Rocco et ses frères
Fuyant la misère, Rosaria et ses quatre fils quittent l'Italie du Sud pour Milan où vit déjà l'aîné, Vincenzo. Chacun tente de s'en sortir à sa façon. Mais l'harmonie familiale est rapidement brisée : Rocco et Simone sont tous les deux amoureux d'une jeune prostituée, Nadia.
Grand Prix du jury à la Mostra de Venise en 1960, Rocco et ses frères scelle la rencontre de Visconti avec le duo Alain Delon-Claudia Cardinale. À travers les méandres de ce sublime film-fleuve, le réalisateur expose toute une conception de la condition humaine et du prolétariat italien.
Luchino Visconti s'est essayé à l'allégorie engagée, juste après Les Nuits blanches et peu de temps avant Le Guépard. Du premier, il reste la solitude passionnée des âmes blessées et la photogénie féerique de la neige. Comme dans le second, le cinéaste démêle avec patience les liens familiaux et s'attarde sur leur flamboiement salutaire.

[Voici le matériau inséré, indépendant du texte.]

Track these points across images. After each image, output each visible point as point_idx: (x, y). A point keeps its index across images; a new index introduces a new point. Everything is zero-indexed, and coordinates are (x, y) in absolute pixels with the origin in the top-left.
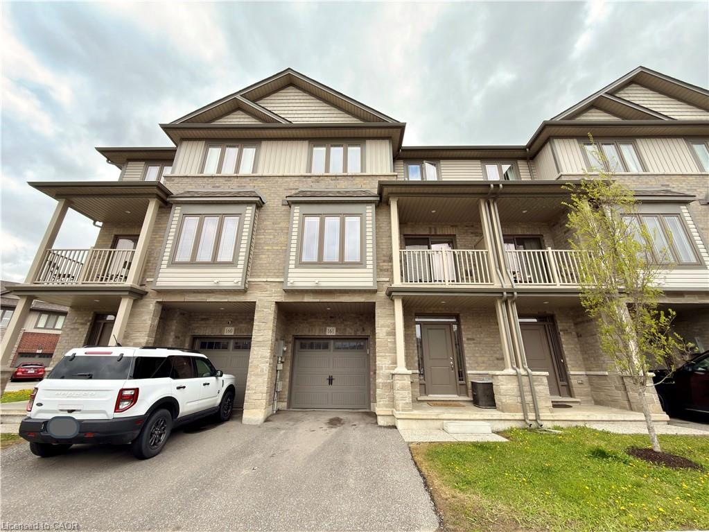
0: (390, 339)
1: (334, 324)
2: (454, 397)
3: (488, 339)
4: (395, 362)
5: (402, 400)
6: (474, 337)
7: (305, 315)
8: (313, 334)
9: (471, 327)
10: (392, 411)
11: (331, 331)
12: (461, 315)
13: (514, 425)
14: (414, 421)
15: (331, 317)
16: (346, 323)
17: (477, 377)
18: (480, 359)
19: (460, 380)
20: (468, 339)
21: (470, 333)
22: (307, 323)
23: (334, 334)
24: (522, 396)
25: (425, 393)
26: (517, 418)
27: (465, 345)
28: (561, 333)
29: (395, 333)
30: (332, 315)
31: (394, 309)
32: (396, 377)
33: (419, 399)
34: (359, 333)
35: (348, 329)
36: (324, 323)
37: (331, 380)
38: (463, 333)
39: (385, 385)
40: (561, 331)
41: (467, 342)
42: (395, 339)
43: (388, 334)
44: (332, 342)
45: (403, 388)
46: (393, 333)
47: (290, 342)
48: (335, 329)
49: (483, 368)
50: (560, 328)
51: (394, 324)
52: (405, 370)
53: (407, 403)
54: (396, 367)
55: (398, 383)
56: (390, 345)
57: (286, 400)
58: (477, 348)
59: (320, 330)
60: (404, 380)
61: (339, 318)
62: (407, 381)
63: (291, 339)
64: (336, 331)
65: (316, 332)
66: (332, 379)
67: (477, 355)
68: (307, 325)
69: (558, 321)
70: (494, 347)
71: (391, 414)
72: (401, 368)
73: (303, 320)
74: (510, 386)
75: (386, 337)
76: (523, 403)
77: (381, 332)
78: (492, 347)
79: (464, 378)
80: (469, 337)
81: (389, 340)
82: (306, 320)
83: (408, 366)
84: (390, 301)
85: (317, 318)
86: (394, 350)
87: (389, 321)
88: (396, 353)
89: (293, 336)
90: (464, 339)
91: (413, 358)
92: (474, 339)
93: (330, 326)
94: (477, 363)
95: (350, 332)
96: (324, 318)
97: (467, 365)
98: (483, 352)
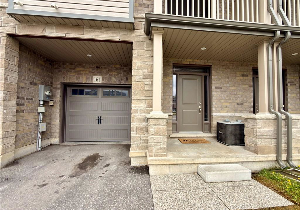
0: (147, 81)
1: (100, 73)
2: (200, 134)
3: (233, 88)
4: (151, 106)
5: (155, 145)
6: (222, 85)
7: (71, 64)
8: (80, 82)
9: (220, 77)
10: (146, 153)
11: (98, 80)
12: (213, 67)
13: (266, 166)
14: (168, 166)
15: (97, 67)
16: (111, 73)
17: (220, 118)
18: (224, 104)
19: (205, 120)
20: (216, 88)
21: (219, 82)
22: (75, 72)
23: (100, 82)
24: (278, 139)
25: (177, 131)
26: (270, 159)
27: (213, 93)
28: (289, 85)
29: (152, 76)
30: (99, 66)
31: (153, 50)
32: (151, 122)
33: (171, 136)
34: (123, 82)
35: (113, 78)
36: (90, 72)
37: (99, 120)
38: (213, 82)
39: (139, 128)
40: (289, 82)
41: (215, 90)
42: (152, 82)
43: (145, 77)
44: (100, 89)
45: (157, 133)
46: (150, 76)
47: (59, 89)
48: (101, 77)
49: (225, 112)
50: (288, 80)
51: (152, 66)
52: (160, 114)
53: (161, 149)
54: (151, 111)
55: (153, 128)
56: (147, 88)
57: (58, 136)
58: (223, 95)
59: (87, 78)
60: (160, 124)
61: (105, 68)
62: (163, 126)
63: (59, 86)
64: (103, 79)
65: (84, 80)
66: (101, 120)
67: (223, 101)
68: (75, 73)
69: (288, 75)
70: (237, 94)
71: (144, 155)
72: (157, 112)
73: (71, 69)
74: (266, 129)
75: (143, 80)
76: (278, 145)
77: (137, 74)
78: (235, 94)
79: (208, 118)
80: (218, 85)
81: (146, 83)
82: (74, 69)
83: (164, 110)
84: (149, 41)
85: (83, 67)
86: (151, 94)
87: (147, 63)
88: (152, 96)
89: (62, 83)
90: (213, 88)
91: (168, 102)
92: (221, 88)
93: (96, 75)
94: (221, 107)
95: (114, 81)
96: (90, 68)
97: (213, 109)
98: (227, 98)
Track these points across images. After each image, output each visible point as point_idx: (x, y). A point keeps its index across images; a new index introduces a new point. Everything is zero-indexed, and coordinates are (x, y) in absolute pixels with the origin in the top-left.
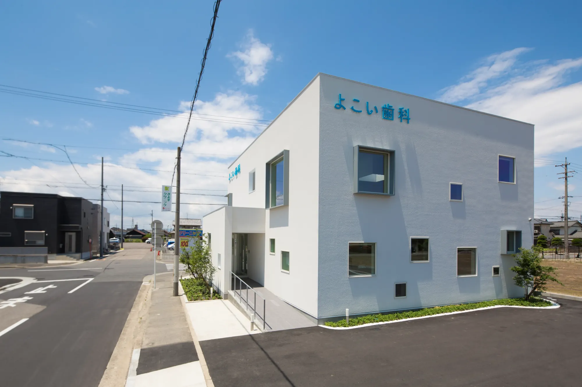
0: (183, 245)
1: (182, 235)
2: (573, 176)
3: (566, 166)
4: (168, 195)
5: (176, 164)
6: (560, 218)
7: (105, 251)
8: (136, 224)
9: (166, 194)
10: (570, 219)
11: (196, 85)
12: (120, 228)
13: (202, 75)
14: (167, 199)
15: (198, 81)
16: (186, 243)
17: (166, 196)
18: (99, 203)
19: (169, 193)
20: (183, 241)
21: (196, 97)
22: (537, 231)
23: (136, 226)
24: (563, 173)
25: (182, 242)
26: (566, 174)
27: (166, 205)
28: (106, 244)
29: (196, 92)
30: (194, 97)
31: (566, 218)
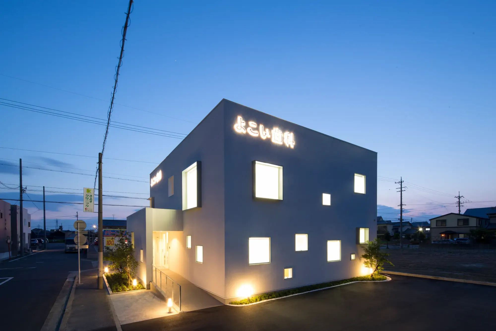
0: (109, 243)
1: (108, 234)
2: (405, 191)
3: (401, 182)
4: (90, 197)
5: (97, 168)
6: (398, 219)
7: (27, 251)
8: (61, 225)
9: (88, 195)
10: (403, 220)
11: (111, 97)
12: (43, 229)
13: (116, 88)
14: (89, 200)
15: (113, 93)
16: (112, 242)
17: (88, 198)
18: (18, 204)
19: (91, 195)
20: (109, 240)
21: (112, 107)
22: (385, 229)
23: (61, 227)
24: (400, 188)
25: (107, 241)
26: (401, 188)
27: (88, 206)
28: (27, 244)
29: (112, 103)
30: (110, 108)
31: (401, 219)
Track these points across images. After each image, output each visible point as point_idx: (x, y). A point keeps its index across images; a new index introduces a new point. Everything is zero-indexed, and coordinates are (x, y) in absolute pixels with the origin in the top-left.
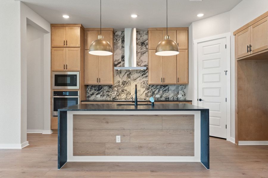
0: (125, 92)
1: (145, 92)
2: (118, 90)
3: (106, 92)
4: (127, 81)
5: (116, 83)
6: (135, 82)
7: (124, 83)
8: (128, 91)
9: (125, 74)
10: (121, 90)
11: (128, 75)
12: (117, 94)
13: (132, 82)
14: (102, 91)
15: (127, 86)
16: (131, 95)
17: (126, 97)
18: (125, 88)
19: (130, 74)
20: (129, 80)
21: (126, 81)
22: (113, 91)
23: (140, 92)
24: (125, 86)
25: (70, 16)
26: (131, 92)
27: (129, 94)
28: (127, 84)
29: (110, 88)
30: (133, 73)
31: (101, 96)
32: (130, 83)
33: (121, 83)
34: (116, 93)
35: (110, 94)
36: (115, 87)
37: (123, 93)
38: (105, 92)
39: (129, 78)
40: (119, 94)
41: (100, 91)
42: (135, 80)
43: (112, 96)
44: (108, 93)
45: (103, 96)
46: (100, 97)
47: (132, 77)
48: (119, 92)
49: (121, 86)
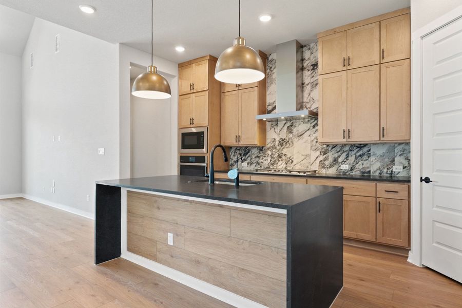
0: (284, 158)
1: (318, 158)
2: (272, 154)
3: (255, 158)
4: (288, 140)
5: (270, 143)
6: (300, 141)
7: (283, 142)
8: (288, 157)
9: (284, 126)
10: (277, 155)
11: (288, 127)
12: (271, 161)
13: (295, 140)
14: (249, 157)
15: (287, 148)
16: (294, 163)
17: (285, 166)
18: (284, 151)
19: (292, 126)
20: (291, 136)
21: (285, 139)
22: (265, 157)
23: (310, 158)
24: (284, 148)
25: (185, 48)
26: (293, 158)
27: (291, 161)
28: (286, 143)
29: (261, 152)
30: (298, 123)
31: (248, 164)
32: (291, 142)
33: (277, 143)
34: (269, 159)
35: (260, 161)
36: (268, 149)
37: (280, 159)
38: (253, 157)
39: (291, 133)
40: (275, 161)
41: (247, 156)
42: (301, 135)
43: (264, 164)
44: (257, 159)
45: (251, 165)
46: (246, 166)
47: (295, 130)
48: (274, 158)
49: (278, 148)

Au fil d'un récit d'une complexité extrême, il réussit à dénoncer une réalité historique tout en traquant ses effets sur les individus. Les personnages ont trouvé un moyen infaillible pour exister : grâce à la prostitution et à la boxe, leur corps devient roi. Pour peindre le désarroi de cette communauté en exil, Luchino Visconti a fait appel à des acteurs étrangers. Parmi eux, deux jeunes Français : Alain Delon et Annie Girardot, dont la fragilité décalée de débutants adoucit cette brûlante tragédie antique.